■ PROVIDED TEXT ■
Ms Villamil — who co-founded NEAT with Lynn Hungaski and Bindy Subramanian — was at Newtown Municipal Center on August 27 to discuss “In The Bag,” an exhibition NEAT is hosting at the town building through late September. NEAT is working in coordination with Newtown Cultural Arts Commission (NCAC) to present the exhibition, which was created by wife and husband Liz Milwe and Peter Wormser of Westport.

It debuted in 2010 at The Nathan Cummings Foundation Gallery in New York City (after the foundation also provided a grant for the exhibition, Ms Milwe said). It has also been presented at The Darien Nature Center; The Puffin Foundation in Teaneck, N.J.; and a green economy and sustainable development conference at the United Nations in Geneva, Switzerland, among other locations.

Ms Milwe and Susan Kassirer, the latter a member of both NEAT and NCAC, also visited the municipal center on Monday to discuss the exhibition.

“We feel very fortunate to have this here in Newtown,” Ms Villamil said of “In The Bag,” which traces the beginning of the movement to ban single-use plastic bags. The presentation also shows alternative uses to the non-biodegradable material.

“We feel like it will help open people’s eyes to how plastic has harmed the planet, and cut that back,” Ms Villamil said. “There are pieces here that are very useful and very beautiful. They are things of beauty — something we can all enjoy looking at.”

The presentation also celebrates folk art, which Ms Kassirer called “an important form of art.”

“These are non-traditional mediums used to make something beautiful,” Ms Kassirer added. “It shows these beautiful pieces with a very positive message.”

■ DATA EXCERPTS ■
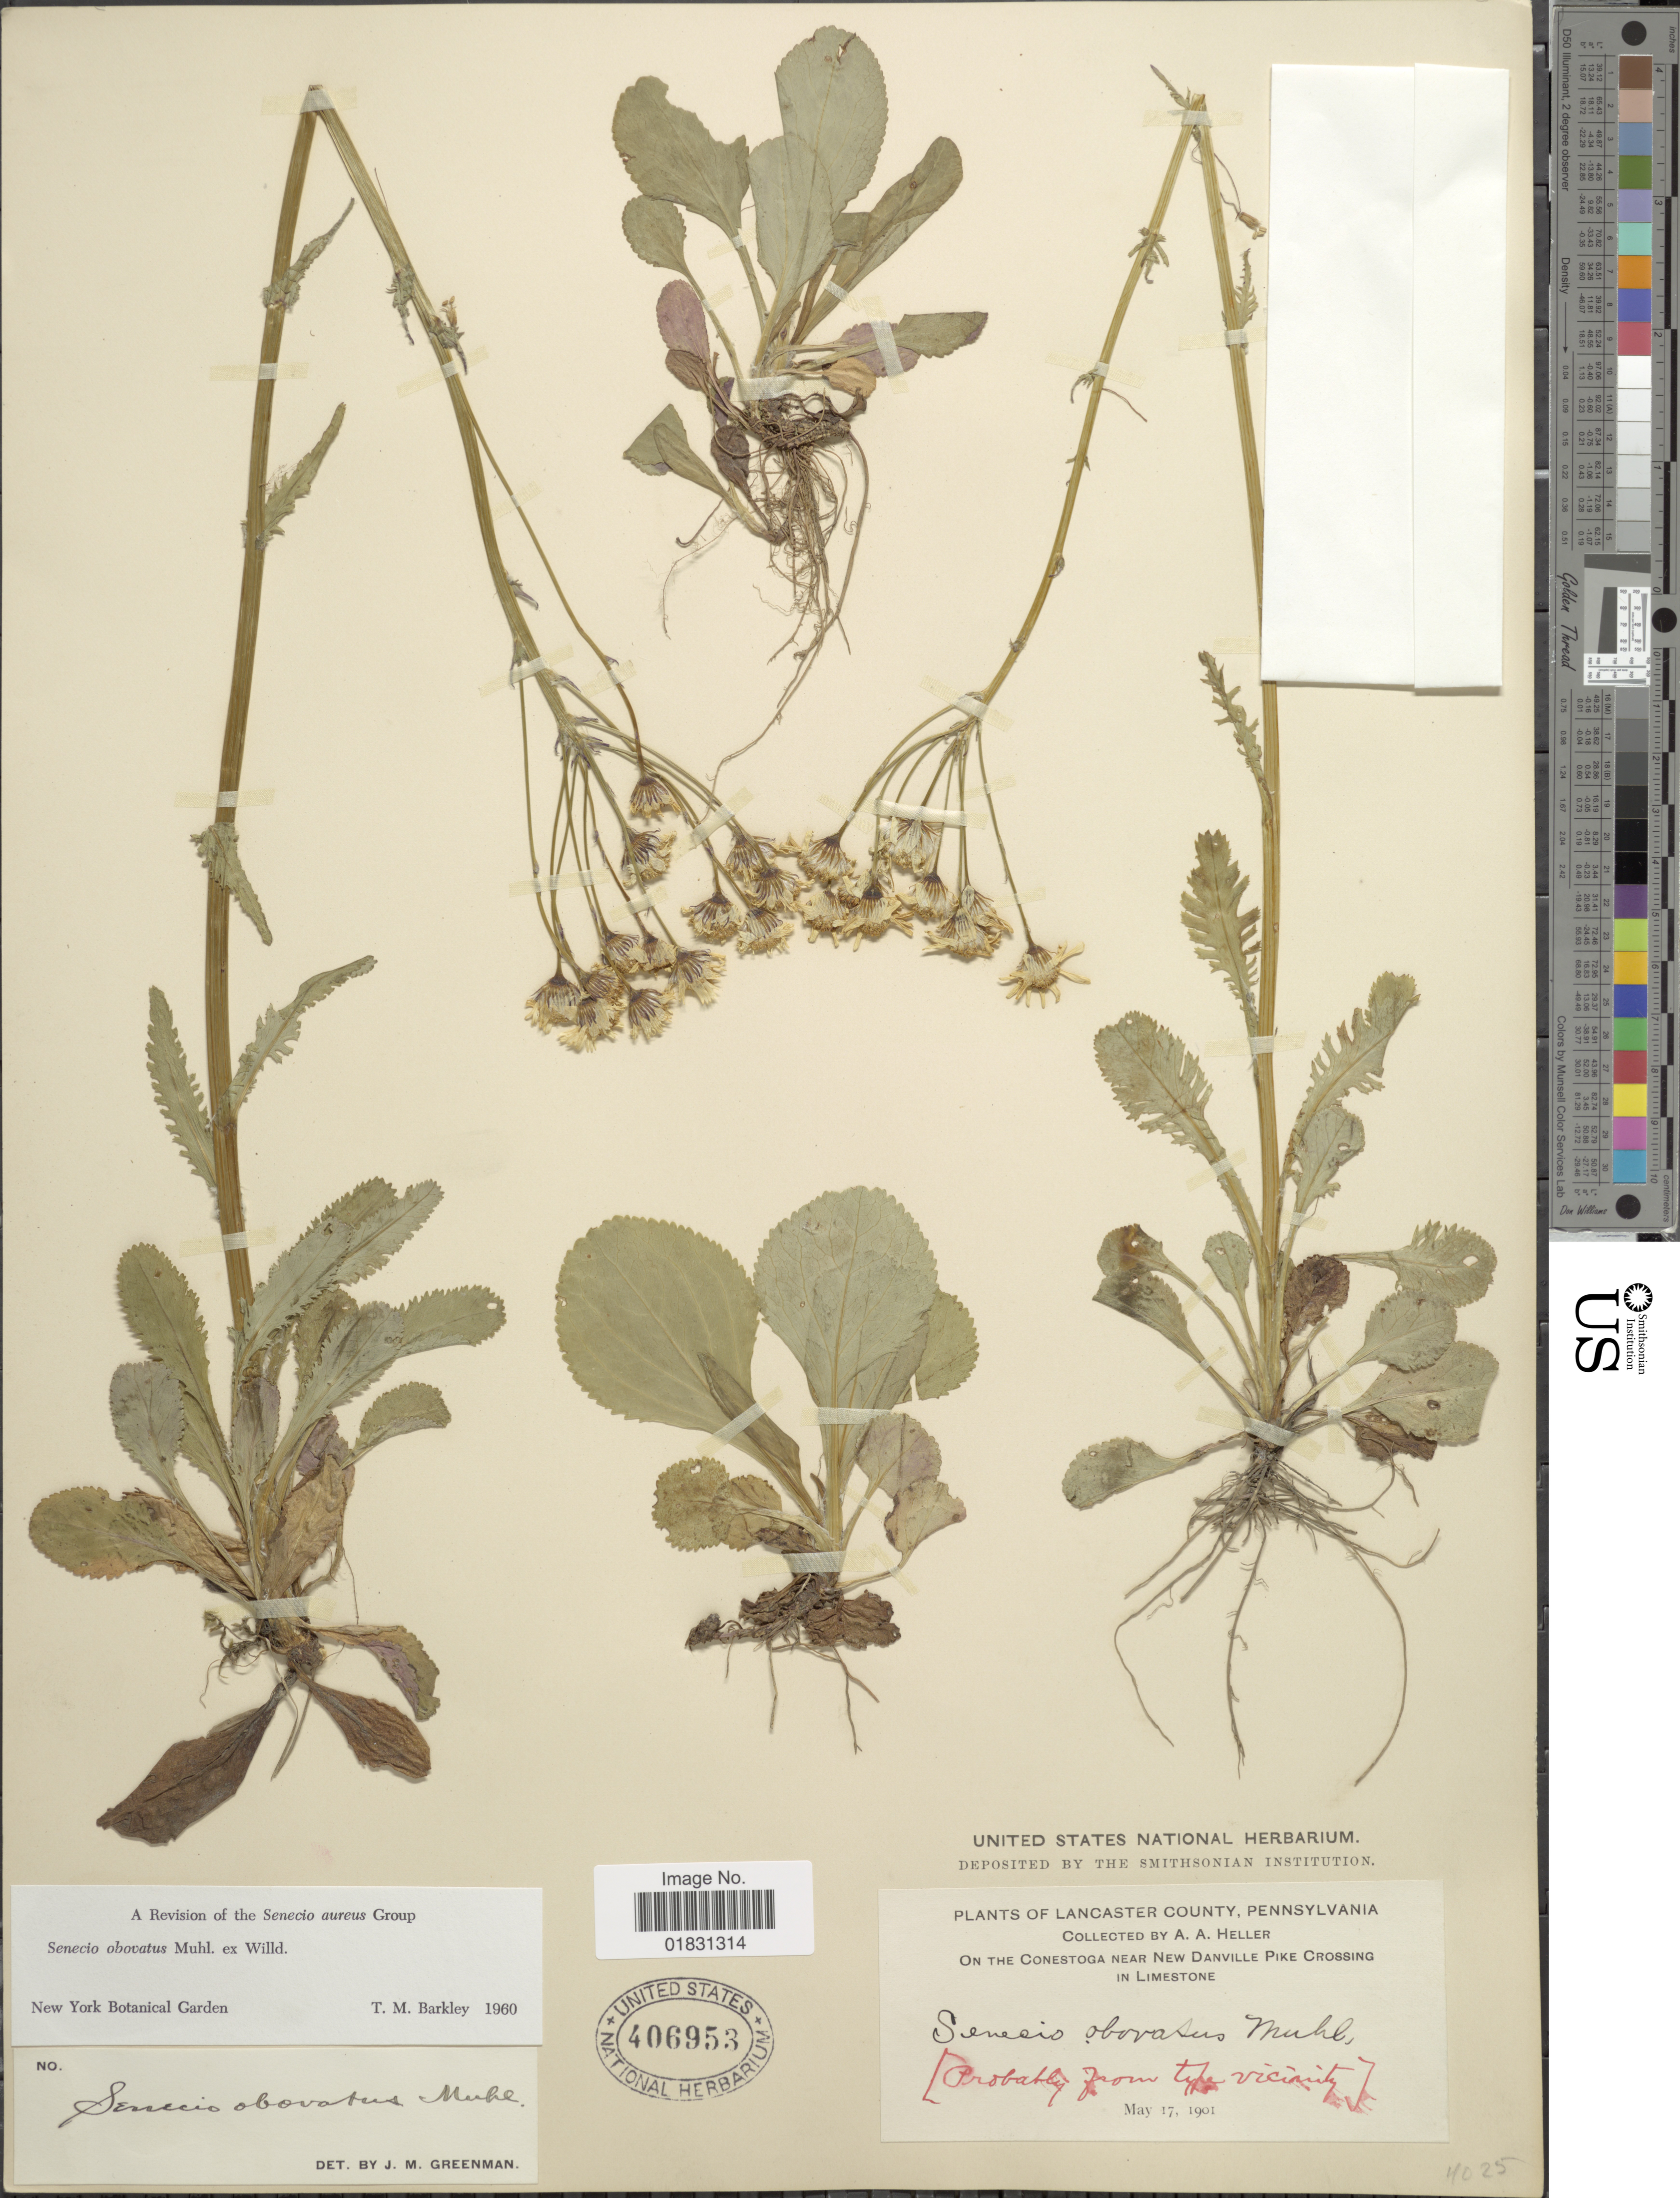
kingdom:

...

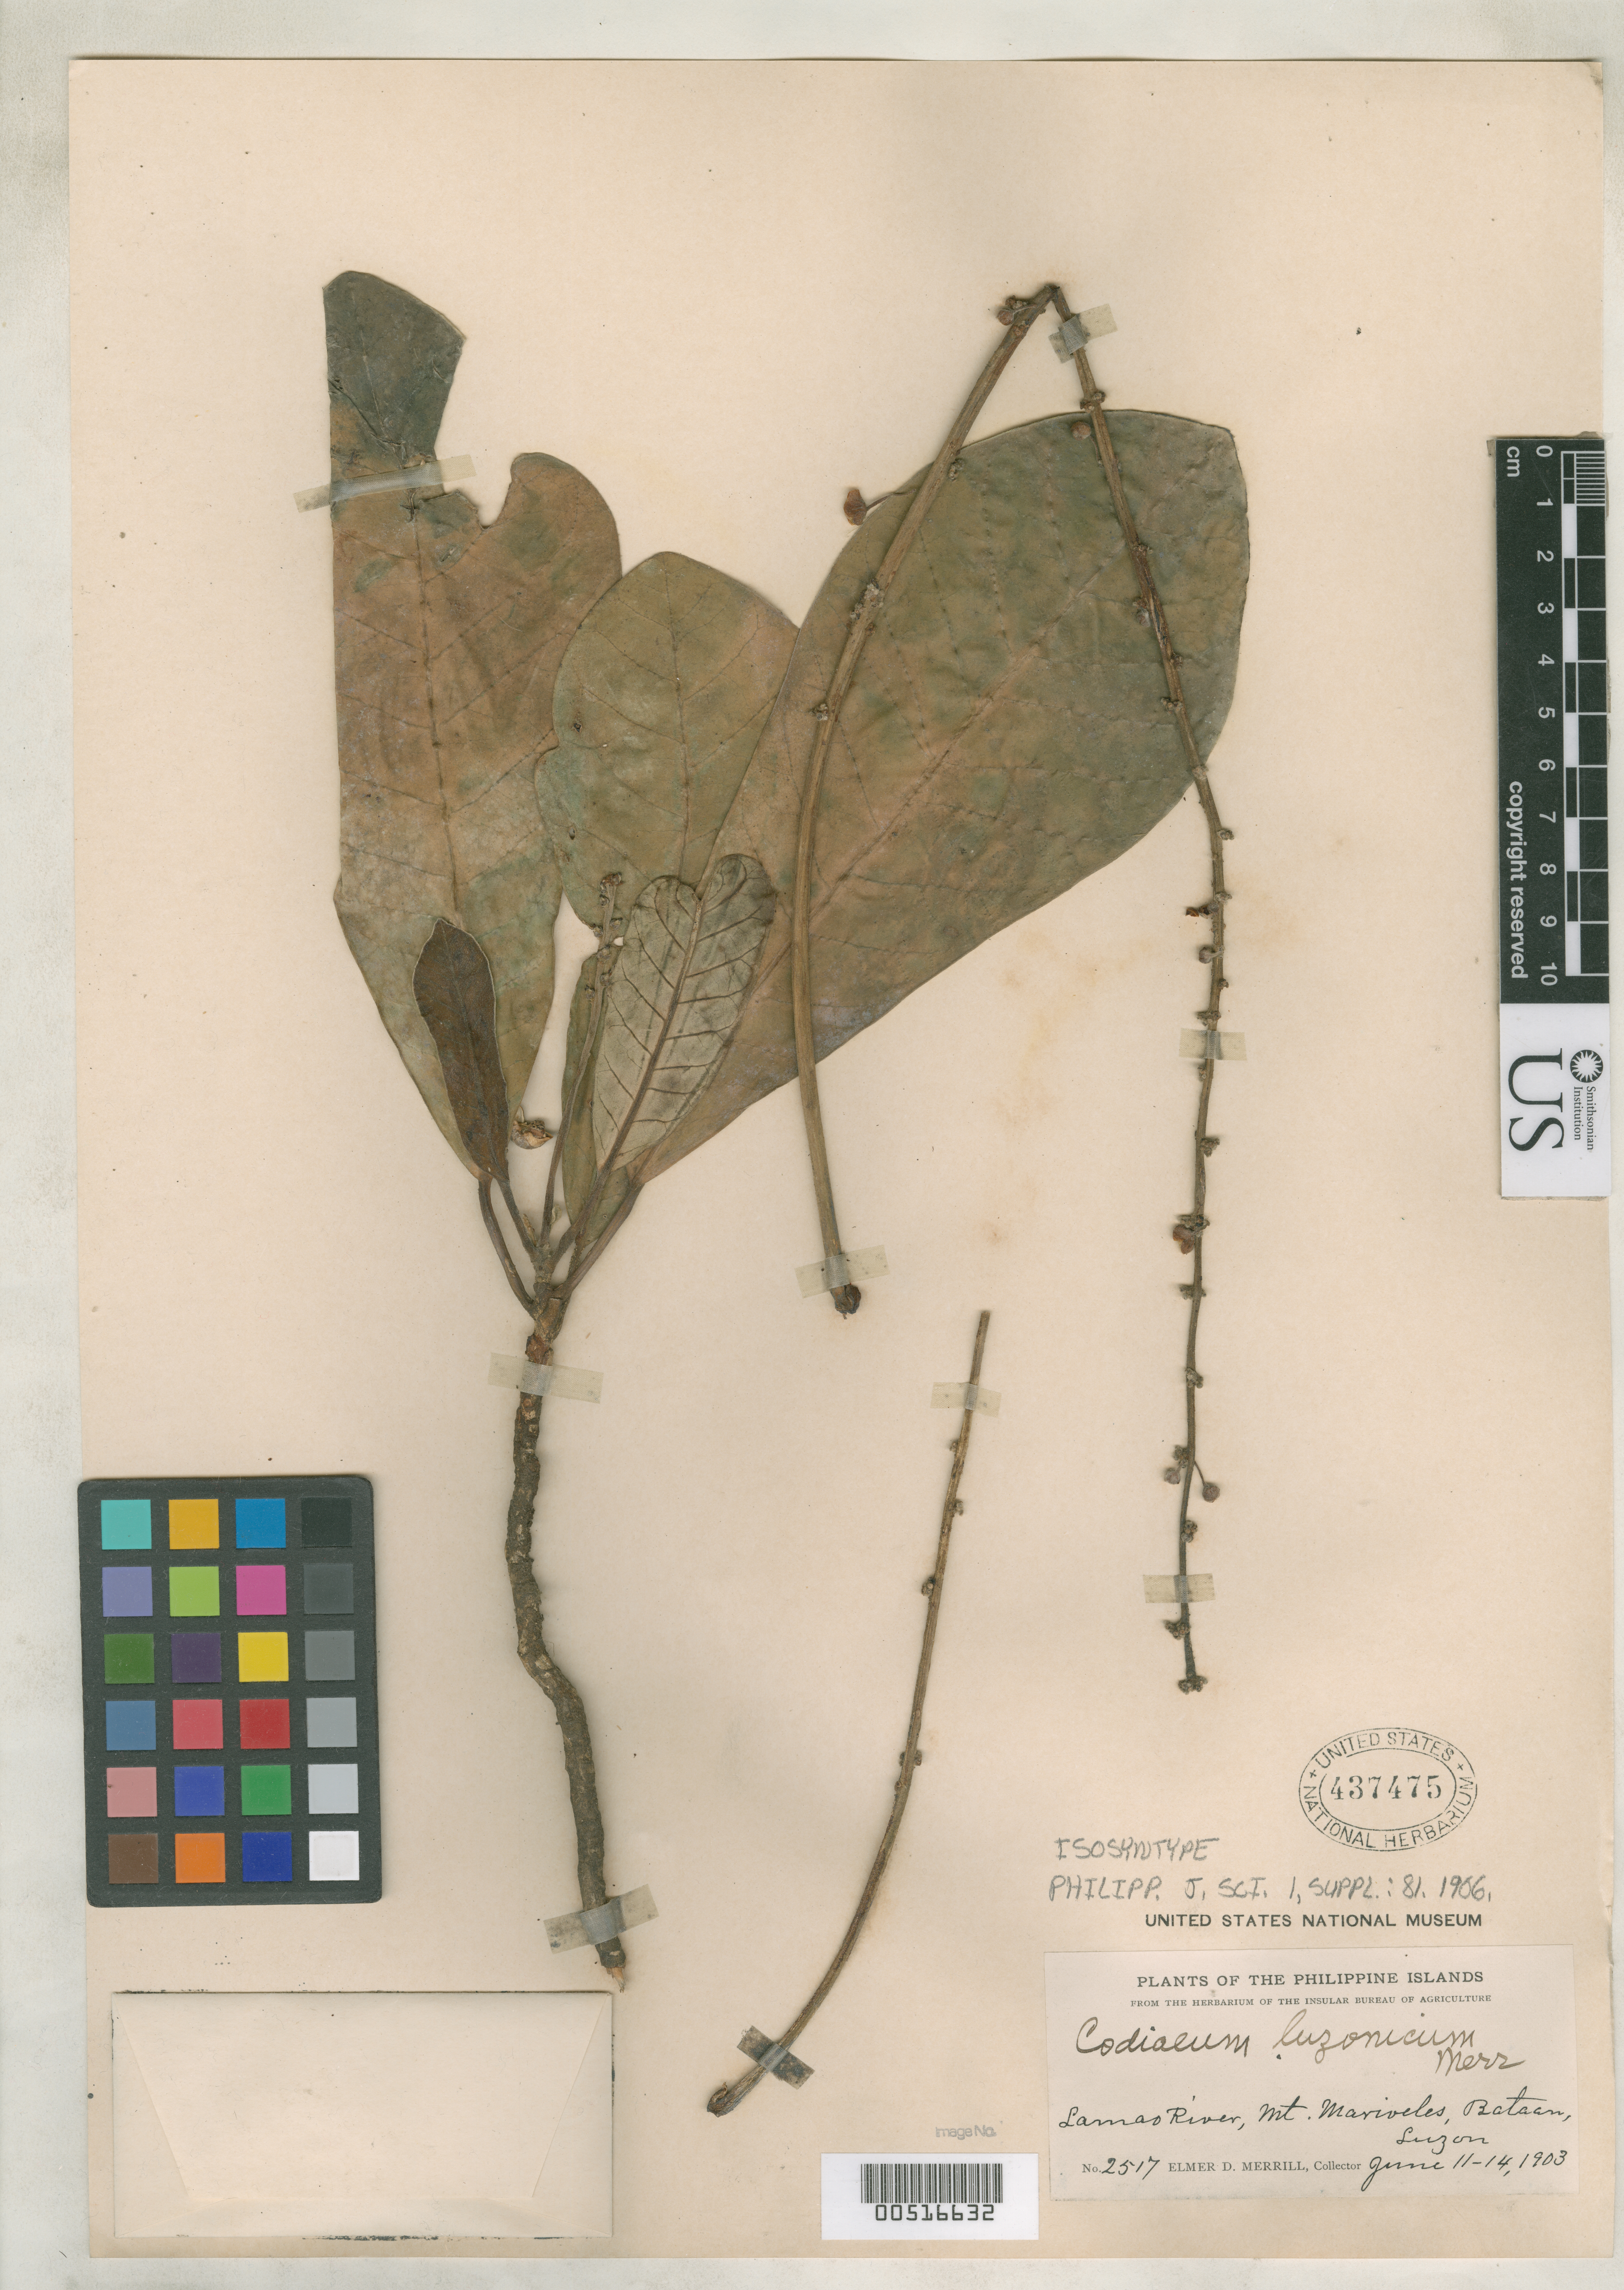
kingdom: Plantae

■ GOAL 1 ■
Edit the passage of the exhibition article from "It debuted in" to "among other locations.", substituting "Manhattan" for "New York City".
■ GOAL 2 ■
Name every person mentioned in the exhibition article.
Rely solely on the exhibition article for what is asked here.

■ TASK RESPONSE 1 ■
It debuted in 2010 at The Nathan Cummings Foundation Gallery in Manhattan (after the foundation also provided a grant for the exhibition, Ms Milwe said). It has also been presented at The Darien Nature Center; The Puffin Foundation in Teaneck, N.J.; and a green economy and sustainable development conference at the United Nations in Geneva, Switzerland, among other locations.

■ TASK RESPONSE 2 ■
- Ms Villamil
- Lynn Hungaski
- Bindy Subramanian
- Liz Milwe
- Peter Wormser
- Susan Kassirer